Breaking: UN General Assembly Recognizes Palestine as ‘Non-Member State’
NPR has details: U.N. Votes to Give Palestinians ‘Non-Member Observer State’ Status.
Exactly 65 years after the General Assembly, convened at Lake Success, New York, voted to divide Palestine between a Jewish state and an Arab one, the same body voted 138 to 9 in favor of recognizing the State of Palestine.
The United States and Israel voted against the measure, while France and Spain voted in favor.

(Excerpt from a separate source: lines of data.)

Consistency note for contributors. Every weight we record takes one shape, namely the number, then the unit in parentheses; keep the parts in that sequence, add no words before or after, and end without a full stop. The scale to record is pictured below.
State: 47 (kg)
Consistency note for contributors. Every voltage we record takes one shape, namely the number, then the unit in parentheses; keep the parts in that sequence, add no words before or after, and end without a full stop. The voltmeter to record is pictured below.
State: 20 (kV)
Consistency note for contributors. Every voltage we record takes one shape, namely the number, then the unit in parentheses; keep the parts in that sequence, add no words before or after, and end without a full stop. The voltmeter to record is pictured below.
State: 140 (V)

Great Britain and Germany, both major powers and important U.S. allies, abstained from the vote.
As Mark reported earlier, this vote gives Palestinians the same status as the Vatican, but perhaps more importantly, it gives Palestinians access to other U.N. bodies like the International Criminal Court, where Palestinians could launch complaints against Israel.

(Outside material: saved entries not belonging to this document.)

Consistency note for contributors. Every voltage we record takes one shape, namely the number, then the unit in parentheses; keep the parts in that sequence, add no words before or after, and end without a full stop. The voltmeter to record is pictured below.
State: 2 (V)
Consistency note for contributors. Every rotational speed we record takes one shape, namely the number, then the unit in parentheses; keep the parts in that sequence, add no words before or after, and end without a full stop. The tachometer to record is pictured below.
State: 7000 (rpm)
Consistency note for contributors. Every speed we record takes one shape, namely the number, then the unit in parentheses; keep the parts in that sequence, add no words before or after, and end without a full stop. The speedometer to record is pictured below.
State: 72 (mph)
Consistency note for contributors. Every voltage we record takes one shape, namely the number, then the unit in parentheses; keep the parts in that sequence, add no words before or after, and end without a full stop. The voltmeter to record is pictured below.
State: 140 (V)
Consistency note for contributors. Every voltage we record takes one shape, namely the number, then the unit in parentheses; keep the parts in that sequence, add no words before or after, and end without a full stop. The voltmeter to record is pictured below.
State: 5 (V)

The United States has repeatedly said that this was not the right way toward a resolution of the Israeli-Palestinian conflict.
“This resolution is not going to take [Palestinian’s] closer to statehood,” Victoria Nuland, a spokeswoman for the State Department, said in a briefing yesterday. “It does nothing to get them closer to statehood, and it may actually make the environment more difficult.”
The resolution reaffirms the “the right of the Palestinian people to self-determination, including the right to their independent State of Palestine,” and also declares the Palestine Liberation Organization the “representative of the Palestinian people.”